Data collected in the 12-week and 24-week studies included changes in the body mass index (BMI) and weight, in the Arizona Sexual Experiences Scale (ASEX), and in the Hot Flash-Related Daily Interference Scale (HFRDIS) sexuality subscore, as well as adverse events (AEs) related to weight or sexual dysfunction. Results were assessed at week 4, week 12 (pooled data), and week 24 (24-week study).
The percentage change in median body weight from baseline to week 4 was 0% in the paroxetine arm and +0.21% in the placebo arm.

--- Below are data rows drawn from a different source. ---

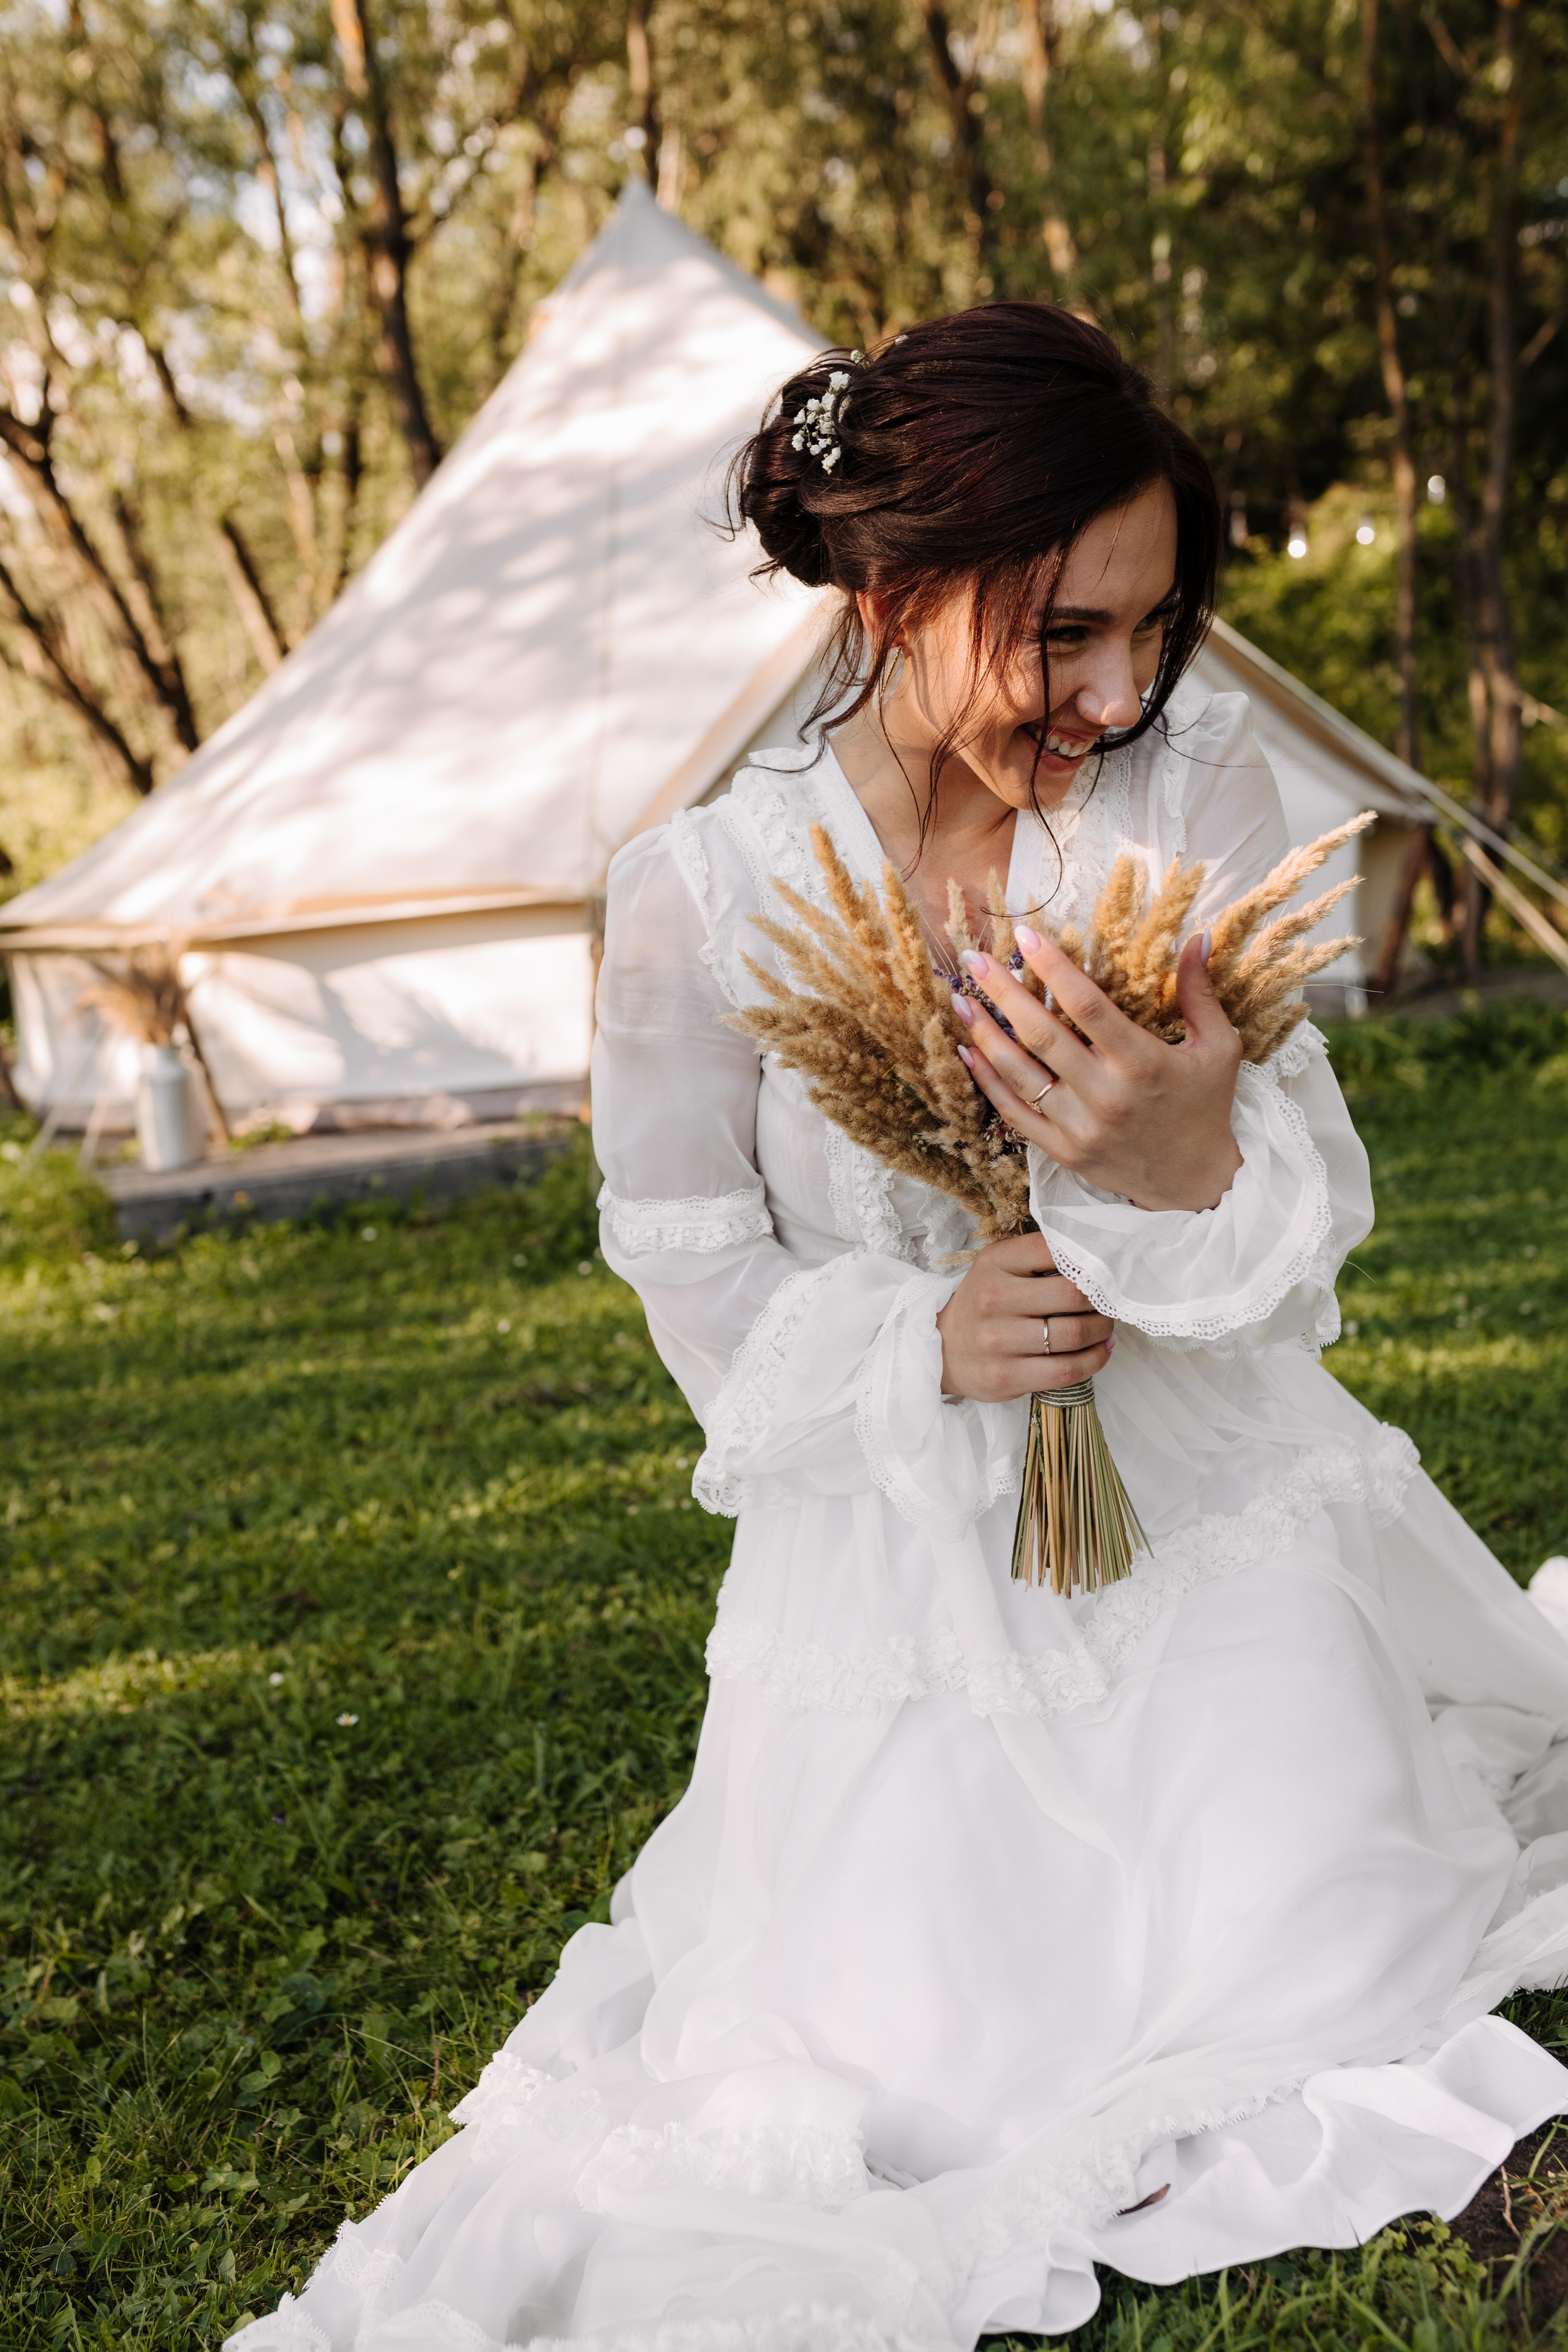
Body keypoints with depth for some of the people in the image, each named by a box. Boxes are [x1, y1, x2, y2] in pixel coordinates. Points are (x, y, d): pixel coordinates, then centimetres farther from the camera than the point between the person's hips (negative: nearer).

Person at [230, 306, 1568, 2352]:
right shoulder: (700, 900, -13)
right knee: (927, 2073, -3)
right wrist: (924, 1341, -22)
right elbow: (711, 1297, -3)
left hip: (1217, 1492, 2)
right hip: (911, 1553, -1)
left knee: (1293, 2000, -6)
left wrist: (1195, 1163, -33)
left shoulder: (1198, 785, -9)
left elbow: (1317, 1216, -9)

The change from baseline in mean body weight was +0.17% with paroxetine and +0.52% with placebo at week 12, and was +0.48% with paroxetine and +0.09% with placebo at week 24.

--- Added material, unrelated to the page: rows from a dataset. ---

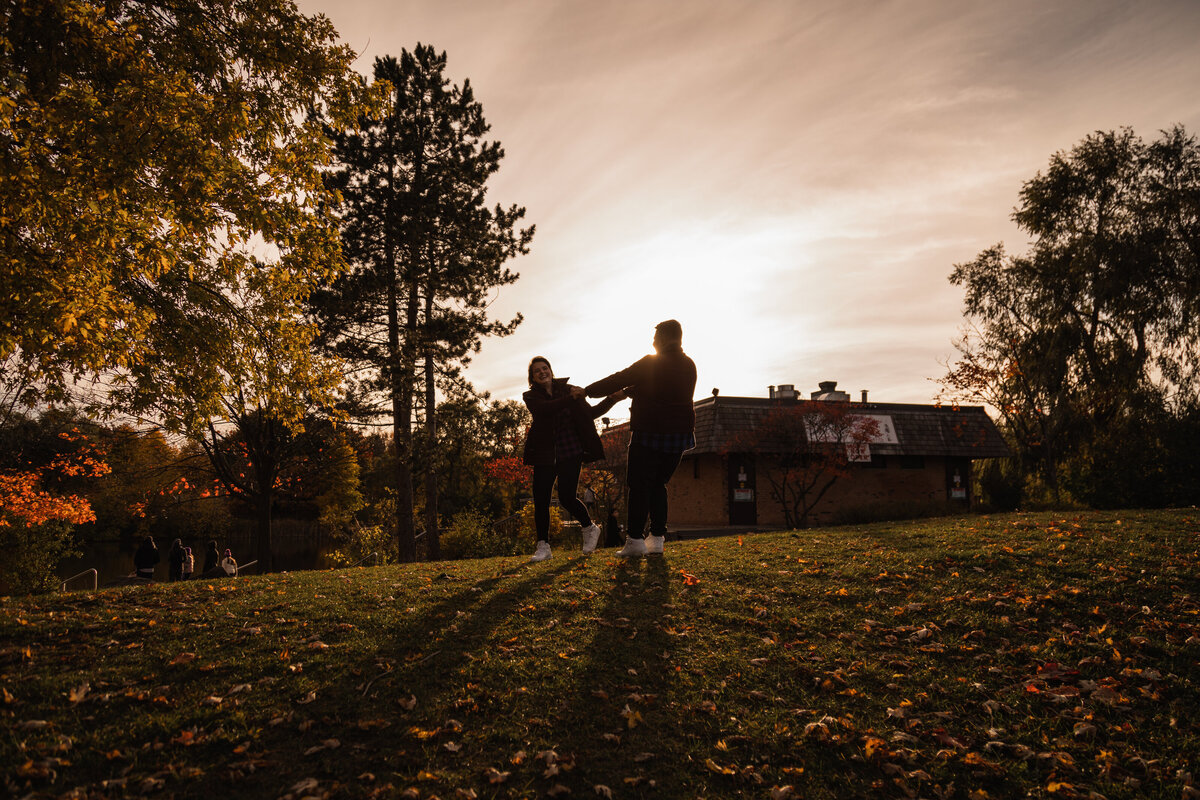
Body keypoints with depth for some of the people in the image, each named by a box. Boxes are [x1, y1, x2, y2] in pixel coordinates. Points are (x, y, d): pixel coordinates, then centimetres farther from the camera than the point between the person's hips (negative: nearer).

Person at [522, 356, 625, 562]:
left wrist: (612, 398, 0)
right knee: (540, 500, -4)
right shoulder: (531, 396, 2)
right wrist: (571, 398, -32)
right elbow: (546, 409, -21)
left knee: (566, 497, -9)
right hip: (545, 454, 1)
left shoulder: (567, 389, 7)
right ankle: (543, 546, 9)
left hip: (570, 451, -1)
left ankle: (590, 528, 19)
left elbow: (591, 413, 12)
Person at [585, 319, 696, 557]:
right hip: (679, 434, 6)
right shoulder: (689, 366, 11)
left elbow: (619, 380, -6)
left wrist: (587, 391, 3)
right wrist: (632, 391, 27)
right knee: (658, 484, 14)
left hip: (649, 433, -6)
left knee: (639, 485, 0)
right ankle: (657, 537, 9)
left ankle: (635, 538, -5)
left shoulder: (650, 363, -8)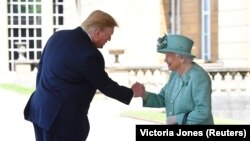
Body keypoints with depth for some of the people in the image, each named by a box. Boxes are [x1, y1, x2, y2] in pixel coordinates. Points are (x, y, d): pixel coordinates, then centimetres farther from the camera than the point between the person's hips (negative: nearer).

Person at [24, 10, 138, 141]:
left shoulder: (58, 36, 5)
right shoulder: (89, 54, -19)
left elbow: (41, 69, 13)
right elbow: (105, 85, -8)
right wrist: (131, 93, 8)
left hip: (41, 109, 9)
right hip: (63, 117, -9)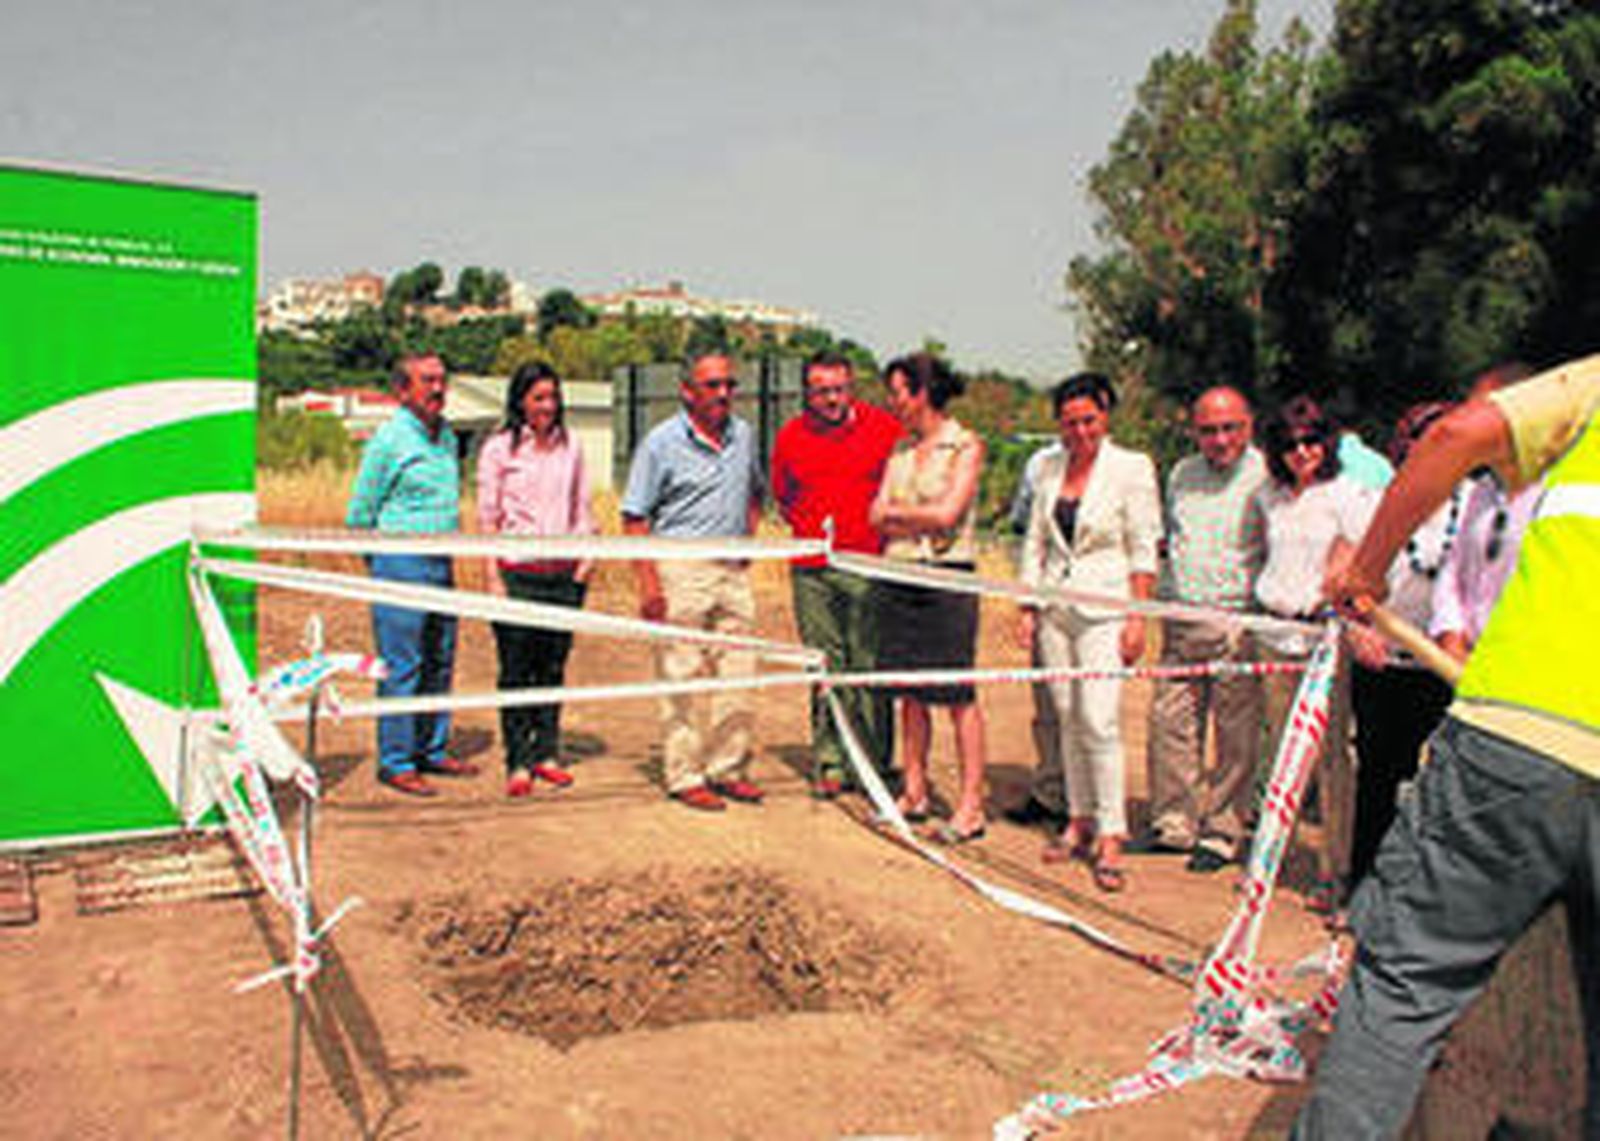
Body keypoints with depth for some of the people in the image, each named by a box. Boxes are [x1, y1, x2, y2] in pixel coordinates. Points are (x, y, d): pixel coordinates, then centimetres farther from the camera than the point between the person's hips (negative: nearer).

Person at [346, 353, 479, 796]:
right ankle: (396, 763, 2)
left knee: (440, 661, 12)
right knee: (402, 667, -5)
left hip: (441, 563, 7)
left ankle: (432, 750, 22)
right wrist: (378, 561, 2)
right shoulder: (389, 439, -9)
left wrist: (448, 548, 16)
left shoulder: (447, 436, 13)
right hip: (401, 564, -7)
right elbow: (360, 511, -5)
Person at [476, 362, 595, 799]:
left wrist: (588, 554, 2)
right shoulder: (499, 448, 0)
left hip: (564, 573, 3)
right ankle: (518, 762, 7)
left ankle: (547, 752, 20)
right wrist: (493, 576, -7)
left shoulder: (570, 447, 10)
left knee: (554, 667, 9)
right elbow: (487, 517, 0)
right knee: (516, 671, 0)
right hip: (518, 572, -3)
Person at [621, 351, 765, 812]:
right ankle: (684, 777, 9)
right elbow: (634, 518, -7)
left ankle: (729, 768, 21)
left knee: (738, 675, 7)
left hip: (734, 570, 5)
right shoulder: (662, 441, -6)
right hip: (681, 570, -5)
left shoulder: (744, 435, 10)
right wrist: (648, 581, -13)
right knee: (681, 678, 0)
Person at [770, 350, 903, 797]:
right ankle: (831, 762, 13)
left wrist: (886, 530, 3)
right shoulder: (790, 436, 9)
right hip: (810, 571, 3)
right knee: (825, 668, 6)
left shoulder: (884, 428, 1)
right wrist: (808, 528, 11)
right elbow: (782, 497, 23)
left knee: (869, 667, -1)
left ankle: (875, 763, 8)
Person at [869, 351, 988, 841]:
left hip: (948, 577, -6)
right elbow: (877, 515, 6)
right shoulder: (901, 448, 13)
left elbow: (946, 513, -13)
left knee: (958, 694, -3)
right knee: (910, 691, 10)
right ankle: (914, 791, 21)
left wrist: (896, 512, -1)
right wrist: (922, 519, -10)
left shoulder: (966, 446, -4)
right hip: (901, 575, 6)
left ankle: (971, 805, 4)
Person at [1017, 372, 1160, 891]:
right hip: (1055, 607, 5)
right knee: (1068, 717, 9)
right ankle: (1079, 821, 20)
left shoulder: (1132, 468, -5)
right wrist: (1028, 607, 9)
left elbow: (1144, 551, -5)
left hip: (1105, 607, -5)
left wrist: (1137, 618, -10)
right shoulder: (1050, 468, 9)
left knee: (1099, 719, -11)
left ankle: (1110, 836, -3)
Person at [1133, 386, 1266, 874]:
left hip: (1239, 624, -5)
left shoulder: (1267, 477, -5)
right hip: (1182, 623, 5)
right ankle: (1173, 824, 18)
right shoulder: (1181, 474, 14)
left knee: (1236, 733, 1)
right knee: (1170, 721, 6)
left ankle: (1222, 833, 13)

At the start of the studies, almost 60% of the participants reported sexual dysfunction based on the ASEX. The proportion of participants reporting sexual dysfunction in the paroxetine group compared with placebo at 4 weeks was 56% in both arms; 55% vs. 52%, respectively, at week 12; and 56% vs. 57% at week 24. HFRDIS subscore results showed a similar trend.
The labeling for Brisdelle (paroxetine) 7.5 mg includes warnings and precautions similar to those of the higher doses of paroxetine used to treat a number of psychiatric disorders, including a boxed warning about suicidal thoughts or behaviors. The most common adverse reactions in paroxetine-treated patients compared with those given placebo included headache (6.3% vs. 4.8%, respectively), fatigue/malaise/lethargy (4.9% vs. 2.8%) and nausea/vomiting (4.3% vs. 2.3%).